Tom Bennett is the TES adviser on behaviour and a teacher at Raines Foundation, an inner city state school in Tower Hamlets. He regularly supports teachers on TES through our behaviour forum and monthly newsletters on behaviour.

Christmas is coming! Look busy

Last week I wrote about the need to keep the lessons going until practically the last minute, so as not to give the impression that you don’t give a damn, or that education is disposable. We’ll take that as read. This week I want to look at some simple things we need to keep our eyes on as the end of the Autumn term approaches (and if anyone can tell me why it’s the Autumn term and not Winter, I’d be delighted to know. Is it some kind of positive thinking sleight-of-hand?). The end of the year sees many teachers slouching towards Bethlehem, dragging their hides to the finishing line. New teachers, shell-shocked and soaked in anxiety, can see only the finishing line; older teachers, ruined by mock examinations, revision clubs and assessment, pray for the two-week cease fire. What’s being overlooked in the last desperate weeks as we tumble into Christmas?
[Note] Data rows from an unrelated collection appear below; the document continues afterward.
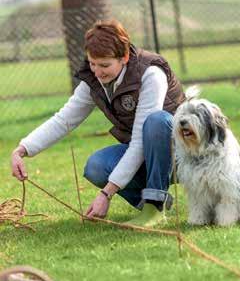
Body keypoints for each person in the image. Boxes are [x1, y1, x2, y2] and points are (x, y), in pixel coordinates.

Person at [11, 19, 185, 227]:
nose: (97, 71)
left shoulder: (151, 73)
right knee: (96, 166)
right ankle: (153, 202)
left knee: (157, 122)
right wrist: (22, 149)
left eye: (104, 65)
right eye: (92, 63)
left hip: (182, 155)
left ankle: (154, 207)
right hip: (144, 153)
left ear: (125, 57)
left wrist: (106, 193)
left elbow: (140, 139)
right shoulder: (94, 80)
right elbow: (64, 120)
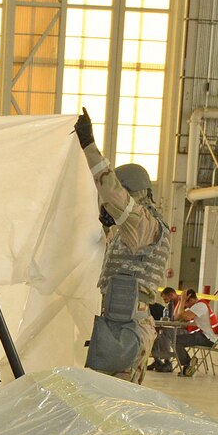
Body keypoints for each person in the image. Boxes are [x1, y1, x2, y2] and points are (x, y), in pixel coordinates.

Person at [75, 108, 171, 385]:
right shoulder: (134, 230)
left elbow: (113, 192)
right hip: (122, 323)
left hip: (126, 326)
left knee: (110, 398)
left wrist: (89, 147)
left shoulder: (144, 223)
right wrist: (106, 225)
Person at [176, 287, 218, 375]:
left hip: (208, 339)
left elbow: (185, 317)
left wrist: (182, 301)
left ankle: (187, 364)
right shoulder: (196, 305)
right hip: (203, 335)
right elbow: (177, 317)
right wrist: (180, 301)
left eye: (186, 302)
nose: (186, 306)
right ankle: (188, 364)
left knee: (176, 340)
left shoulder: (200, 306)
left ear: (191, 299)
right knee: (176, 339)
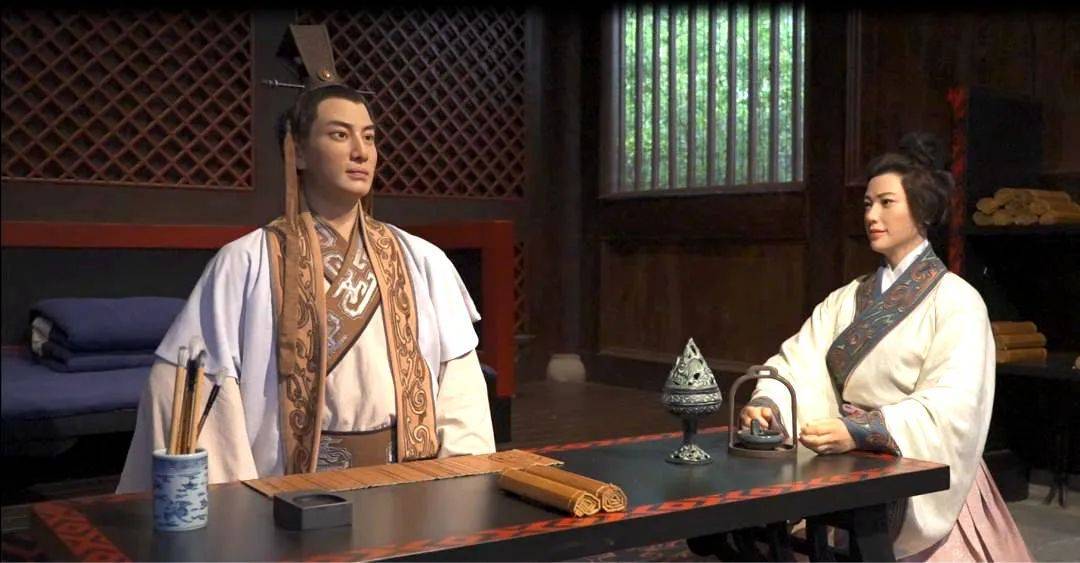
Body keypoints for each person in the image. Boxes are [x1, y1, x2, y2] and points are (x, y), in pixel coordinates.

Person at [117, 26, 494, 492]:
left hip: (410, 484)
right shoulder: (246, 263)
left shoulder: (422, 260)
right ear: (297, 152)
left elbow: (460, 384)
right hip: (291, 494)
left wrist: (458, 482)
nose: (361, 152)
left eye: (369, 138)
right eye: (339, 135)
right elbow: (188, 383)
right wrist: (237, 502)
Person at [739, 132, 1031, 560]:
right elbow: (799, 363)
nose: (871, 215)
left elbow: (953, 404)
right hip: (846, 465)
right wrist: (770, 401)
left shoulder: (957, 301)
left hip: (918, 472)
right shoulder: (845, 299)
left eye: (886, 203)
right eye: (867, 204)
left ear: (922, 210)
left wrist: (863, 430)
  1. Keep your systems tight. Consistency is the key to effective behaviour management. They need to know that your word is your bond, and when you say something, you mean it. So if, in the last few weeks you set a detention, or arrange a parental meeting, and the carol service gets in the way, then don’t be a behaviour pansy - record it, reschedule, and set it for a date in the New Year. You heard me. Clean slates are only achieved when bills are paid, and if you ‘forget’ a sanction because it falls over a significant holiday season, you teach the children that there are lucky times of the year, and unlucky ones. Keep your promises, and they will think you’re such and incredible hard ass that, this Christmas, they’ll believe in one thing - your tenacity.
  2. On that note, don’t excuse behaviour because you’re in ‘soft time,’ where DVDs and odd games start to appear. If a student is horrible to you or anyone else, then don’t give in to the temptation to forgive, in an imitation of the divine; vice must be policed every day of the year, and you’re paid to do it on the last day of term as much as the first.
  3. When the school whistle blows - (I like to imagine it’s like an enormous factory of dreams) then you need to do one thing with all those lists of detainees and varlets: forget it for a few weeks. There aren’t many jobs that ask for such a mortgage on our emotions and our souls. Sure, we get holidays I can only describe as utopian, but there’s a reason for that: we run on fumes for half the year, and need a chance to recharge. So be good for yourself, and put school as FAR behind you as possible for a week or two. If you have work that HAS to be done then lock it in a time capsule marked January the 1st. Look after yourself. Look after other people.